**Problem 1**:
Answer these from the hate speech passage:
(a) Who provided the translations of judgments originally in French?
(b) Which case has come closest to a conceptual understanding of hate speech?
(c) Where were the comments in that case posted?
**Problem 2**: From the hate speech passage, set down the part that opens with the words containing "As such, the" and closes with "bisexual or transgender.".
**Problem 3**: Turn the paragraph of the hate speech passage that begins "We have compiled our findings" into a short bulleted list that keeps its main facts.

**Selection**:
+--
Quantitative and Qualitative Compilation of Findings  

We have compiled our findings into an interactive online database. This allows users to view the cases thematically but also per country. A short overview of each case as well as link to the original judgment is available for easy access and reading. It must be noted that translations from judgements originally in French are our own.  We will be adding to the database as new cases come about and welcome anyone to contact us if they consider that a case has been missed out.

Hate Speech: Semantics and Notions 

As such, the first points to note are that the term ‘hate speech’ is not essentially defined by the ECtHR and there is a variation of thresholds attached thereto. The Court’s references made to hate speech are generic, offering no substantial definition of this form of speech. The closest we have come to a conceptual understanding of hate speech has been Lilliendahl v Iceland (2020). This case involved comments made under an online article by a citizen regarding a proposal to strengthen education and counselling in schools on matters concerning those who identify themselves as lesbian, gay, bisexual or transgender.
+--
Stored records:
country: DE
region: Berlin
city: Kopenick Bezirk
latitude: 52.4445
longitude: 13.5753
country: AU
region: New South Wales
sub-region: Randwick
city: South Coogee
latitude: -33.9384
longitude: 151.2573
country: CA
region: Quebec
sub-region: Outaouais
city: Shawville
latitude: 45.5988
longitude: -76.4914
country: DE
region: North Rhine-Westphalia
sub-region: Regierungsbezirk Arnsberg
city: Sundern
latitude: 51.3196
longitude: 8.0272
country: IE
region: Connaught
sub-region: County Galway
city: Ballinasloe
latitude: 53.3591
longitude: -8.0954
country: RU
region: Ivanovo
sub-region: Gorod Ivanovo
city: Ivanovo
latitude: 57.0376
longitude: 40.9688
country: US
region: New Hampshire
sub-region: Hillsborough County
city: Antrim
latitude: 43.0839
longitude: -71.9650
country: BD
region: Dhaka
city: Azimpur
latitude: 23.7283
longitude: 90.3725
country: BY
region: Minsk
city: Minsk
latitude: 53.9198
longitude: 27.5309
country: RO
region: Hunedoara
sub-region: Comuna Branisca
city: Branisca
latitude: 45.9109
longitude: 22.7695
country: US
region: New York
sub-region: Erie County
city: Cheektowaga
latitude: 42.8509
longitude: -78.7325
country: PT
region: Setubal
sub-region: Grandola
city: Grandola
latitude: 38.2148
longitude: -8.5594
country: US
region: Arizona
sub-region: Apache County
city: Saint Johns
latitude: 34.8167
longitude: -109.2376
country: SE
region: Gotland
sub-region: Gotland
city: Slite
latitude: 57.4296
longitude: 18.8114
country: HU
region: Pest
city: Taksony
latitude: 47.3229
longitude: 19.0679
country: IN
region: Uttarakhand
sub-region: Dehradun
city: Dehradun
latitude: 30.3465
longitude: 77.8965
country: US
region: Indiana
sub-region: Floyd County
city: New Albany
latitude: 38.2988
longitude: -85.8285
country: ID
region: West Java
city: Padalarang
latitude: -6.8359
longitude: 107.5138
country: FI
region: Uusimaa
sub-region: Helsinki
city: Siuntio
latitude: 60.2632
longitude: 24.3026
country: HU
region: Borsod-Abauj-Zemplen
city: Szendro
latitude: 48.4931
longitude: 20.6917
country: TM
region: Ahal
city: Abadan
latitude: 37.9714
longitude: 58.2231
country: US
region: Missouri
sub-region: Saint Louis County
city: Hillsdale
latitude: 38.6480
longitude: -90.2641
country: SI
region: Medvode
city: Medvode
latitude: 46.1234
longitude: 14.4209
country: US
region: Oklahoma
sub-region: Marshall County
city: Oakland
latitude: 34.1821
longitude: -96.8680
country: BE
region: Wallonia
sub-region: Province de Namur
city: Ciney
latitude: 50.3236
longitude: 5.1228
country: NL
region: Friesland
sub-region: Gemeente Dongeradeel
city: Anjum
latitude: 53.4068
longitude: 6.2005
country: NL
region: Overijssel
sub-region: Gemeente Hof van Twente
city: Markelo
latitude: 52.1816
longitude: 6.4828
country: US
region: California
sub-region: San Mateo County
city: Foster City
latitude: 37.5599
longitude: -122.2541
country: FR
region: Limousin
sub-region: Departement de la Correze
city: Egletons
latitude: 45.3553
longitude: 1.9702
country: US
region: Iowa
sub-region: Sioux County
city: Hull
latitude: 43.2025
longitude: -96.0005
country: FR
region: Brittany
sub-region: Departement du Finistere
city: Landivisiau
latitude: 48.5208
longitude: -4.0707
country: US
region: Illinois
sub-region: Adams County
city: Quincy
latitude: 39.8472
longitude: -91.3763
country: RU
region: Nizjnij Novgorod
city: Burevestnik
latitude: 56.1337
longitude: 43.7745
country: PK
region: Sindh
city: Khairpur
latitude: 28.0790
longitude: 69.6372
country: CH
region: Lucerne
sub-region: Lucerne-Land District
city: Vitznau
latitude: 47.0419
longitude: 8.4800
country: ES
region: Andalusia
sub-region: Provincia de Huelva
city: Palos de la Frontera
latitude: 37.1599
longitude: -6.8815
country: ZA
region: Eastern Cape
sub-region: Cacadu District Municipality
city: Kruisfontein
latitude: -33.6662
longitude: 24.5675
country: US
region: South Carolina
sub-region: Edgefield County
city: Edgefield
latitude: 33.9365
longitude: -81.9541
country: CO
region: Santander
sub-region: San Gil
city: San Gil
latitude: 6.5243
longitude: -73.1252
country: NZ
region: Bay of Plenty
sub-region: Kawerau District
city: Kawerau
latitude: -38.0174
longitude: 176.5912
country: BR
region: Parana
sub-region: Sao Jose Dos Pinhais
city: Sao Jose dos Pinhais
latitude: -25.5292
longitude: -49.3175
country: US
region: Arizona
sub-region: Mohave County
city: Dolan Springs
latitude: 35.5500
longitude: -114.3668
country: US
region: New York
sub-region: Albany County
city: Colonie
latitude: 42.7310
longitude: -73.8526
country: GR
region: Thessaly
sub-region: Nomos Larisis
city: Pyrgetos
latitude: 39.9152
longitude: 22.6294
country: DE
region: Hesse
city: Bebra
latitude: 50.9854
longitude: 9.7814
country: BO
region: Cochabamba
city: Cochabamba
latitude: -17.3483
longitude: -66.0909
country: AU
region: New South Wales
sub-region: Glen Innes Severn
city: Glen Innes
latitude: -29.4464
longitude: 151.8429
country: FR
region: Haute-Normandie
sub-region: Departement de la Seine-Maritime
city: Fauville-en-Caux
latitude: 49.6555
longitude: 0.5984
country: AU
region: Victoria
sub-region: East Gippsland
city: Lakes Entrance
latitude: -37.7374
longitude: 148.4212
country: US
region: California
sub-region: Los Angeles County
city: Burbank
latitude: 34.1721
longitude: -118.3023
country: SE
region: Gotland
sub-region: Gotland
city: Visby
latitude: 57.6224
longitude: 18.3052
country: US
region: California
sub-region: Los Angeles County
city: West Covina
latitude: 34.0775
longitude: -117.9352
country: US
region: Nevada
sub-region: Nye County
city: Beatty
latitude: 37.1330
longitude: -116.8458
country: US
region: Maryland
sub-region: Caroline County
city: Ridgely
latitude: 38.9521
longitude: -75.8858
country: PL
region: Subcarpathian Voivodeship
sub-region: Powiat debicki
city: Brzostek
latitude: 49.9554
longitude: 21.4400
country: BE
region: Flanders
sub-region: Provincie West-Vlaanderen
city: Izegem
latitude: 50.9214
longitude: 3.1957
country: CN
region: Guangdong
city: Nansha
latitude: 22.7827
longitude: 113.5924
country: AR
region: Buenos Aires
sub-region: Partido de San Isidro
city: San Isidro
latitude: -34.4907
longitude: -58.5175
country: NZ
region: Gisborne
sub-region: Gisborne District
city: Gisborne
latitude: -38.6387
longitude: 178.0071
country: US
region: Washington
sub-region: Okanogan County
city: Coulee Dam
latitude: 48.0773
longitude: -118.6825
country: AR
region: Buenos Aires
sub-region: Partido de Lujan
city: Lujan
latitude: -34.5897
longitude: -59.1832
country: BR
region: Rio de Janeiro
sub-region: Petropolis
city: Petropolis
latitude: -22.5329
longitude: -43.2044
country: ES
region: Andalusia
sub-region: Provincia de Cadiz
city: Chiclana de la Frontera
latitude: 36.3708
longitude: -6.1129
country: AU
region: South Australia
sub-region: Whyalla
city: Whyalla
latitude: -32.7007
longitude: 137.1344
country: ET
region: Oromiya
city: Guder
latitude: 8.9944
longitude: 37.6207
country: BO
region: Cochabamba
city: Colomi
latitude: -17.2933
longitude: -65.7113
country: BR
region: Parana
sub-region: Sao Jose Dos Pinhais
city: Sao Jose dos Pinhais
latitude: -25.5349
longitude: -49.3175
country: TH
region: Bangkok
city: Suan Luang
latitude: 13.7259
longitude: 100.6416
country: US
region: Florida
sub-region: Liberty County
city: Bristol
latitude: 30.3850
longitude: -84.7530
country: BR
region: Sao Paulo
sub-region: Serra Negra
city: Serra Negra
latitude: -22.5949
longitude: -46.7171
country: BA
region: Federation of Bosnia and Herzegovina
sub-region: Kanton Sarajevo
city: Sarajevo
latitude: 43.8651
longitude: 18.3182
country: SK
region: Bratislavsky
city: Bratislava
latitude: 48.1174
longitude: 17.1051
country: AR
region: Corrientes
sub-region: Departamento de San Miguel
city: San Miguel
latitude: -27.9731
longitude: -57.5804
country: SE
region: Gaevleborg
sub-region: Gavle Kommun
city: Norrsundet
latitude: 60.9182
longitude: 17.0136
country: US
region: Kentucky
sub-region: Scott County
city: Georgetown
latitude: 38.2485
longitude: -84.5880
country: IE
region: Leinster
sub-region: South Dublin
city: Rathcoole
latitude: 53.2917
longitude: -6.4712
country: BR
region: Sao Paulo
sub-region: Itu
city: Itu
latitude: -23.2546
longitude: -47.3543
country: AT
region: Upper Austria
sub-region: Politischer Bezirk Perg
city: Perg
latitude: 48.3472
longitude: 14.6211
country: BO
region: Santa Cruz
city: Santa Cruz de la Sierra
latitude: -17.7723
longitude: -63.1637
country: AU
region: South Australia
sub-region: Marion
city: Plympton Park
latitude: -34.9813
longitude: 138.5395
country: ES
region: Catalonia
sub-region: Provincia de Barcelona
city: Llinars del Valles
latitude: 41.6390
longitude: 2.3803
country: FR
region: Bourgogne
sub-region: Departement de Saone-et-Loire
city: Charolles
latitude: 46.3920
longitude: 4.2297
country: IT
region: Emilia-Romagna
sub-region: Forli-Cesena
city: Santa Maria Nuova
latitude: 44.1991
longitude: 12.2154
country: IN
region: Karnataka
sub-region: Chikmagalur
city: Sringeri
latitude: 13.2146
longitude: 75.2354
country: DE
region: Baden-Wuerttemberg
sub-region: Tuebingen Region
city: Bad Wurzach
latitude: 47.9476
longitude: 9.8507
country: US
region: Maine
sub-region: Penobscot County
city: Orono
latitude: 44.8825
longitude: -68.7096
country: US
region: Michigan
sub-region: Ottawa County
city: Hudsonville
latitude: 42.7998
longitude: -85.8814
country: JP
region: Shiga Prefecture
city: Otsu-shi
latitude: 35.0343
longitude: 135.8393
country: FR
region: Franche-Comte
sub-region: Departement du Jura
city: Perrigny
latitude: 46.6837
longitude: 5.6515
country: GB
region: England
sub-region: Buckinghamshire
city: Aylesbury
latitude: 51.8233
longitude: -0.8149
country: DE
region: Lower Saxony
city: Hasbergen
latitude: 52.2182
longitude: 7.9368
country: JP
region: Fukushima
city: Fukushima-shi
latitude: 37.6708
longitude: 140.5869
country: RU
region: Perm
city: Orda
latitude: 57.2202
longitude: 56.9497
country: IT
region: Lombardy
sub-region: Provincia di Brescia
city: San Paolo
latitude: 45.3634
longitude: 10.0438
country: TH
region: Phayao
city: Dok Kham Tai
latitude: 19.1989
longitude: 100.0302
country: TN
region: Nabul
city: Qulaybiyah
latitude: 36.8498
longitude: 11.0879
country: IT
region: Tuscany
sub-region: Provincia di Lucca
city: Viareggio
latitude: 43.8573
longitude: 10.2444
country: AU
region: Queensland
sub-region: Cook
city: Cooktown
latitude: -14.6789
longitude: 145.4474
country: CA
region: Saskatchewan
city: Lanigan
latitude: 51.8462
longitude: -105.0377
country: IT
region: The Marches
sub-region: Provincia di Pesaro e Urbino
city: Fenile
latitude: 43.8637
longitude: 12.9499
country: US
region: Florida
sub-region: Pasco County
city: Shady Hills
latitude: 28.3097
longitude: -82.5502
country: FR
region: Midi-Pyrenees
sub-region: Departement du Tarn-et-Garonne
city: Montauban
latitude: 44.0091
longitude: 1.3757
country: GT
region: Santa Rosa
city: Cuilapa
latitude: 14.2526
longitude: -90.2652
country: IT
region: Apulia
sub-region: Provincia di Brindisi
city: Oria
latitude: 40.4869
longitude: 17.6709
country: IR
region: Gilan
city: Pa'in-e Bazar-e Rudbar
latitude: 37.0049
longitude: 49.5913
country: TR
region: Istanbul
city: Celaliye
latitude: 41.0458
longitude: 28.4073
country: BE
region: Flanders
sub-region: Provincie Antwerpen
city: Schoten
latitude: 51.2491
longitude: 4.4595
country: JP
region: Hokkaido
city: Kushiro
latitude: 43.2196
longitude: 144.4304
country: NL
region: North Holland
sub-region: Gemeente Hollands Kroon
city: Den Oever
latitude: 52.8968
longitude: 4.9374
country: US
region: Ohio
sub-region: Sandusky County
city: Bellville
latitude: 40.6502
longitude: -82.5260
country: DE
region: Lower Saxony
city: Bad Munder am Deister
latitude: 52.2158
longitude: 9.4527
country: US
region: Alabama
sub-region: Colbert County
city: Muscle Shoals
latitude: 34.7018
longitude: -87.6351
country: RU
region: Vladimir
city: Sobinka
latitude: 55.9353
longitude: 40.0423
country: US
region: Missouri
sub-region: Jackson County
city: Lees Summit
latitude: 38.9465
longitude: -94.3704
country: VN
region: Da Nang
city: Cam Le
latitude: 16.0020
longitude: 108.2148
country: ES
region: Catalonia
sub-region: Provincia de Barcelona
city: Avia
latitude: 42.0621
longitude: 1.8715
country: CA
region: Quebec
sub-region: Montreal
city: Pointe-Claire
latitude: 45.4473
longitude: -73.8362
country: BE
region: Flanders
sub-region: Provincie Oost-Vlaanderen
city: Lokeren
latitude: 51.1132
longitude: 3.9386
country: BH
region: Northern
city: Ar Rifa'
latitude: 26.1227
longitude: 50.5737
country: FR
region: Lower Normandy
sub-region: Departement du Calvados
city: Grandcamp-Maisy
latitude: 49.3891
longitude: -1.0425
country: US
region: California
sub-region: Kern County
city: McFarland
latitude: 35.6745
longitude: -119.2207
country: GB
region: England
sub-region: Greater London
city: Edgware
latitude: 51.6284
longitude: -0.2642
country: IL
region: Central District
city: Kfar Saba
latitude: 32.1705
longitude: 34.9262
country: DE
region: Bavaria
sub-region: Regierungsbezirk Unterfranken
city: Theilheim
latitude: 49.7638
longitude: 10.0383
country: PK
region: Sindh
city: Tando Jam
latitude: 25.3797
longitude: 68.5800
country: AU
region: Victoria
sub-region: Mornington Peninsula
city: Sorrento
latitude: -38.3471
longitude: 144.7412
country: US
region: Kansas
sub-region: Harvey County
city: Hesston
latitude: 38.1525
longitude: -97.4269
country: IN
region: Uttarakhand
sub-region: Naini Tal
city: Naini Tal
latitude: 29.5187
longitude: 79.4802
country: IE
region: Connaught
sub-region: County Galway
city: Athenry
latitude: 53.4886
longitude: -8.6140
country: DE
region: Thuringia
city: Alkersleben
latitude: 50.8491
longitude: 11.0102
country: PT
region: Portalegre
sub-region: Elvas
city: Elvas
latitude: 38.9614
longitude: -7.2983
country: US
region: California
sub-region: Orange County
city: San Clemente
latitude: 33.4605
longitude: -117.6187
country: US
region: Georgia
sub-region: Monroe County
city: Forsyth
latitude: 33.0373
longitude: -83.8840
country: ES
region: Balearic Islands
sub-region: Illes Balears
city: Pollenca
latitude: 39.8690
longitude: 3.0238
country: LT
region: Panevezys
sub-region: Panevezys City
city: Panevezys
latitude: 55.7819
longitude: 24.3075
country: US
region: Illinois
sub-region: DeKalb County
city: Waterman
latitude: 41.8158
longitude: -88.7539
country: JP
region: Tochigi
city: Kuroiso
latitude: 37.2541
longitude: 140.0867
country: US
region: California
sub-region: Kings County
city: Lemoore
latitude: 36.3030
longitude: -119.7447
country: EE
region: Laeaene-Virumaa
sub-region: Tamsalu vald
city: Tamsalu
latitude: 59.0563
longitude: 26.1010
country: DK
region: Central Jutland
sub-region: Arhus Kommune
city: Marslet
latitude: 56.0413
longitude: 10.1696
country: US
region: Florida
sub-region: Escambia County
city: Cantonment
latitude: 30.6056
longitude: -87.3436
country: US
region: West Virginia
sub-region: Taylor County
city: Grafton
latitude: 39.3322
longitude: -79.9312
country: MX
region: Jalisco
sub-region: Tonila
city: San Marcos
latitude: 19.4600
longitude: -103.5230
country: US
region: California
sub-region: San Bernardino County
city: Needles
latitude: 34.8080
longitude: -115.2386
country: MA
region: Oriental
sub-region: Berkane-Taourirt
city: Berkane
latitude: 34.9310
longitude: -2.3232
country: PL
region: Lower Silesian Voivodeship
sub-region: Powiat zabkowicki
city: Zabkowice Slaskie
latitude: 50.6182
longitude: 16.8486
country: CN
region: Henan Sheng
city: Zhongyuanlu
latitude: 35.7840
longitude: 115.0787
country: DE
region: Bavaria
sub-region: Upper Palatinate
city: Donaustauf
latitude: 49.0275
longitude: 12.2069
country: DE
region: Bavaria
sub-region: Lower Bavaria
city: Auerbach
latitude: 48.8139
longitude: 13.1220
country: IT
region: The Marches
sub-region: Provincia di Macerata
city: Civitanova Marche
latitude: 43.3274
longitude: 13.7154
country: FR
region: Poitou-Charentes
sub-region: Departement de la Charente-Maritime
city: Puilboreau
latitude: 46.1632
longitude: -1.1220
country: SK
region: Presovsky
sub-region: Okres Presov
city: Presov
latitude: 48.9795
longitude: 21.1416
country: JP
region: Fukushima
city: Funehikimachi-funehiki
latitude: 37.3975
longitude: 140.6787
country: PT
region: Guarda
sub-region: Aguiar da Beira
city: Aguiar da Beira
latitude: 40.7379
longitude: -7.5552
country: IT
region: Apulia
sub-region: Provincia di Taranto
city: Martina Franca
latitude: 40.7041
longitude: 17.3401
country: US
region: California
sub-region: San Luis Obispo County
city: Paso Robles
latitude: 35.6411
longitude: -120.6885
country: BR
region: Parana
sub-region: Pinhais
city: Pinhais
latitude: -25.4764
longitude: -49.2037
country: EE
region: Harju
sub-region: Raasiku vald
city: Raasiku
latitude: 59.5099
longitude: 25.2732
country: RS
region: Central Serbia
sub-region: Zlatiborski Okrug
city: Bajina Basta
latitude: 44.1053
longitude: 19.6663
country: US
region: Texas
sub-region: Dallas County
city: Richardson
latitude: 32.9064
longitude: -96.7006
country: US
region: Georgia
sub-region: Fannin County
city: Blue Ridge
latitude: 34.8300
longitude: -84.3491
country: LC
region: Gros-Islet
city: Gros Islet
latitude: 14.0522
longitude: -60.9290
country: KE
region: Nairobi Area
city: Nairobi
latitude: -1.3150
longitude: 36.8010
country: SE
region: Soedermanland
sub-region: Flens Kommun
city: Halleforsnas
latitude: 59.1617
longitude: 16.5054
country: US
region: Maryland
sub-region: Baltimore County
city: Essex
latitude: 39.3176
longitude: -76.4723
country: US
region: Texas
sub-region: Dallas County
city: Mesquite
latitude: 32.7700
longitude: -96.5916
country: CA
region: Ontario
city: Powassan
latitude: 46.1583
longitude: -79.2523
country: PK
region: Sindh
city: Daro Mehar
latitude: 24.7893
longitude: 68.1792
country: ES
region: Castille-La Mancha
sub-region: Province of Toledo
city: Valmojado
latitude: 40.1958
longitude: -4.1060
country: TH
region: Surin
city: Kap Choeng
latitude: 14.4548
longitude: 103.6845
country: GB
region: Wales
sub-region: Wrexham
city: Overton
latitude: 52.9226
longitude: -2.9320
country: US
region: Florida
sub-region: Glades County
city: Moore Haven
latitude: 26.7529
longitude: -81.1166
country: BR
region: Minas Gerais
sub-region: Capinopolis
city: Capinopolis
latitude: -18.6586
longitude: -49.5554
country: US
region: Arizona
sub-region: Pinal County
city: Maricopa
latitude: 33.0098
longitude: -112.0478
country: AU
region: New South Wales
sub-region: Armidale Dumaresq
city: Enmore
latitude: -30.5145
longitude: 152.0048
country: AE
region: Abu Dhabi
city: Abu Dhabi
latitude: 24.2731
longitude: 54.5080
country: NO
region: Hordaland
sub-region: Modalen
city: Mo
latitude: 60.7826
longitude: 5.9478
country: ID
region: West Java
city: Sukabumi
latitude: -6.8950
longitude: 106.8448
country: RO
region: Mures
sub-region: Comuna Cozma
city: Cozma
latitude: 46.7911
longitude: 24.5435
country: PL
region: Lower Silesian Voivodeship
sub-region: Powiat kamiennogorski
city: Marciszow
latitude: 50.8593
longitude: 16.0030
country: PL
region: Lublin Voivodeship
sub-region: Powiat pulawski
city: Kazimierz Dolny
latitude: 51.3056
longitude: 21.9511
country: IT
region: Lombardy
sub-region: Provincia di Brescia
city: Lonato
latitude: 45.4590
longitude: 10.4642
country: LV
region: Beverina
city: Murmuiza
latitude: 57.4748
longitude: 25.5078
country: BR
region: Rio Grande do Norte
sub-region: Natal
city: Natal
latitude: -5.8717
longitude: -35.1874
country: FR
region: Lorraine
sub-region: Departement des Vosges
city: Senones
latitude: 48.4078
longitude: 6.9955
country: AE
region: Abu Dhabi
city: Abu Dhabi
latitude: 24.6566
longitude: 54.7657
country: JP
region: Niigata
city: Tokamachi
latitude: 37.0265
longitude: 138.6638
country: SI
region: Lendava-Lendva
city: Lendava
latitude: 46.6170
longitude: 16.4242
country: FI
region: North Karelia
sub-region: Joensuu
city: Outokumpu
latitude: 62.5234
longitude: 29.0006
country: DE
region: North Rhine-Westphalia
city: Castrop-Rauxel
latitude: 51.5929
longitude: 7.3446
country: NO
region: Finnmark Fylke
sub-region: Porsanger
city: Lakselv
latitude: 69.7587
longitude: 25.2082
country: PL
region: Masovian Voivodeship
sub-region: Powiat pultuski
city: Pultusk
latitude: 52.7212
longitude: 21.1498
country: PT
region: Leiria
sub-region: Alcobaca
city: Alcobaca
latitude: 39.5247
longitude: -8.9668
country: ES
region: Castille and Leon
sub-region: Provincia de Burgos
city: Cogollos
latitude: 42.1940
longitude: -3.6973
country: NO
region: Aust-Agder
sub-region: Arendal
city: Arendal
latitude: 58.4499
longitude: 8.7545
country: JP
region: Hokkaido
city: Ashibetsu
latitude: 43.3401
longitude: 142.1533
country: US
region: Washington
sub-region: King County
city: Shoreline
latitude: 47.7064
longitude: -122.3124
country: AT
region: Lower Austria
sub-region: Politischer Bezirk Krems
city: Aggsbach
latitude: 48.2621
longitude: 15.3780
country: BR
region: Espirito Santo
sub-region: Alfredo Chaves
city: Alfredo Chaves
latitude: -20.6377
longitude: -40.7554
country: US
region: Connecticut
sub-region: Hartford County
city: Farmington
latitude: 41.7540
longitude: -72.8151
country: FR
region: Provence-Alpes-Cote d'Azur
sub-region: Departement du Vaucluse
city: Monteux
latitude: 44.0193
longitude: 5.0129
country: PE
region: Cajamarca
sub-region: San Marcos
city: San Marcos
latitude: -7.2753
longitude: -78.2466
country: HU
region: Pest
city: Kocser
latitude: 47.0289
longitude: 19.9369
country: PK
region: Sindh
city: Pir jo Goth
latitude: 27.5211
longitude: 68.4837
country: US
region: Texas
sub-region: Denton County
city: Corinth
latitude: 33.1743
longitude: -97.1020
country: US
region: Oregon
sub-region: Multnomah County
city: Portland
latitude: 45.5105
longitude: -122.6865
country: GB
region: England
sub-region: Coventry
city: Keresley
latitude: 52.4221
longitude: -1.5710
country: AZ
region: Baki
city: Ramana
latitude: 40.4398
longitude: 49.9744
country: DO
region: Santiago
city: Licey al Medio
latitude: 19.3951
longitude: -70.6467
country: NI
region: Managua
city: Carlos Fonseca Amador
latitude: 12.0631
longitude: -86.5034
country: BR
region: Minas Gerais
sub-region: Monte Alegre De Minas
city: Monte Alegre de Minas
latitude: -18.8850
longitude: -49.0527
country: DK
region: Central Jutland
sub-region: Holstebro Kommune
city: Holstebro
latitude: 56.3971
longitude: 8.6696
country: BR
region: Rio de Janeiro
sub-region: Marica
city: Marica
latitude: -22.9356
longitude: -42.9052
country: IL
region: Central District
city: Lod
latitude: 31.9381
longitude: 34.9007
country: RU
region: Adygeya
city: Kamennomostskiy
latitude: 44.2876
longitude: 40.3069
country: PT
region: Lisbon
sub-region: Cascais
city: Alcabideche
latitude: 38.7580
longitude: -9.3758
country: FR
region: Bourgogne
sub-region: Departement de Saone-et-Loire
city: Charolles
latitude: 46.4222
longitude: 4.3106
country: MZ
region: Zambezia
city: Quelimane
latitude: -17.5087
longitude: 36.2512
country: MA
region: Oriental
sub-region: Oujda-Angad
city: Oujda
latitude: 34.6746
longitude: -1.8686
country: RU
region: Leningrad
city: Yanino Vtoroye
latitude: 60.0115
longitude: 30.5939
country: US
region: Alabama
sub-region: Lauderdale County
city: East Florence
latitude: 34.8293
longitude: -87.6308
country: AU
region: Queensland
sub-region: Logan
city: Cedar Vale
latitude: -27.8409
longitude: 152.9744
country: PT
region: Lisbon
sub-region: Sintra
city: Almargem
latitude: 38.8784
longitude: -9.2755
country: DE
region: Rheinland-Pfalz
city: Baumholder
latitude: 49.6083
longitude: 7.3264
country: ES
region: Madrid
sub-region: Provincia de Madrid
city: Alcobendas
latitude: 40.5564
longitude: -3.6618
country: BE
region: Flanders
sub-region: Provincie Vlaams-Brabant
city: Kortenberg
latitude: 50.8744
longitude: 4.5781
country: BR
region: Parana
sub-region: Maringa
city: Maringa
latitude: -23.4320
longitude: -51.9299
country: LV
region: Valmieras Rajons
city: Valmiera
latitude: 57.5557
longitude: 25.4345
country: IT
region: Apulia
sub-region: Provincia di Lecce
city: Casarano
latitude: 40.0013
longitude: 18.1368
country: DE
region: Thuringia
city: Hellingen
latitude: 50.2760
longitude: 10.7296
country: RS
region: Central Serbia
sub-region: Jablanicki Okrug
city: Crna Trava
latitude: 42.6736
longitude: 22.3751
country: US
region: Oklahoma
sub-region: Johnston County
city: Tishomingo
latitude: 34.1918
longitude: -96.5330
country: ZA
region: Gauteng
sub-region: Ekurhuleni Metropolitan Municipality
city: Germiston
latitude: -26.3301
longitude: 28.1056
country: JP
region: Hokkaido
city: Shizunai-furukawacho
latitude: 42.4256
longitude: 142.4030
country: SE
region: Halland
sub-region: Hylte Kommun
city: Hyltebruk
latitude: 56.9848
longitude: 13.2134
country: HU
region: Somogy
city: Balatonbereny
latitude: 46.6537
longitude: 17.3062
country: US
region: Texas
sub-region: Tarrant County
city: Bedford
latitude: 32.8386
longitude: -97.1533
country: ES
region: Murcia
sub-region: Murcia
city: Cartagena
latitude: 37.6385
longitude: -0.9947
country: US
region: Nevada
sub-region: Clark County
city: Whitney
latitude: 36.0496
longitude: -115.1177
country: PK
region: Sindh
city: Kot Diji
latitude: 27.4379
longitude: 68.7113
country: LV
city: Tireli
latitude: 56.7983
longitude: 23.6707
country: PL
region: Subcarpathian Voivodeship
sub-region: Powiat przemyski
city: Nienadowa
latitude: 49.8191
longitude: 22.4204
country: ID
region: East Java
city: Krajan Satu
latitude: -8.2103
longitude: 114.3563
+--
**Task result 1**:
(a) The authors themselves; the translations are their own.
(b) Lilliendahl v Iceland (2020).
(c) Under an online article.

**Task result 2**:
As such, the first points to note are that the term ‘hate speech’ is not essentially defined by the ECtHR and there is a variation of thresholds attached thereto. The Court’s references made to hate speech are generic, offering no substantial definition of this form of speech. The closest we have come to a conceptual understanding of hate speech has been Lilliendahl v Iceland (2020). This case involved comments made under an online article by a citizen regarding a proposal to strengthen education and counselling in schools on matters concerning those who identify themselves as lesbian, gay, bisexual or transgender.

**Task result 3**:
- The findings are compiled in an interactive online database.
- Cases can be viewed by theme and by country.
- Each case has a short overview and a link to the original judgment.
- Translations of judgments originally in French are the authors' own.
- New cases will be added as they arise, and anyone who thinks a case was missed is welcome to make contact.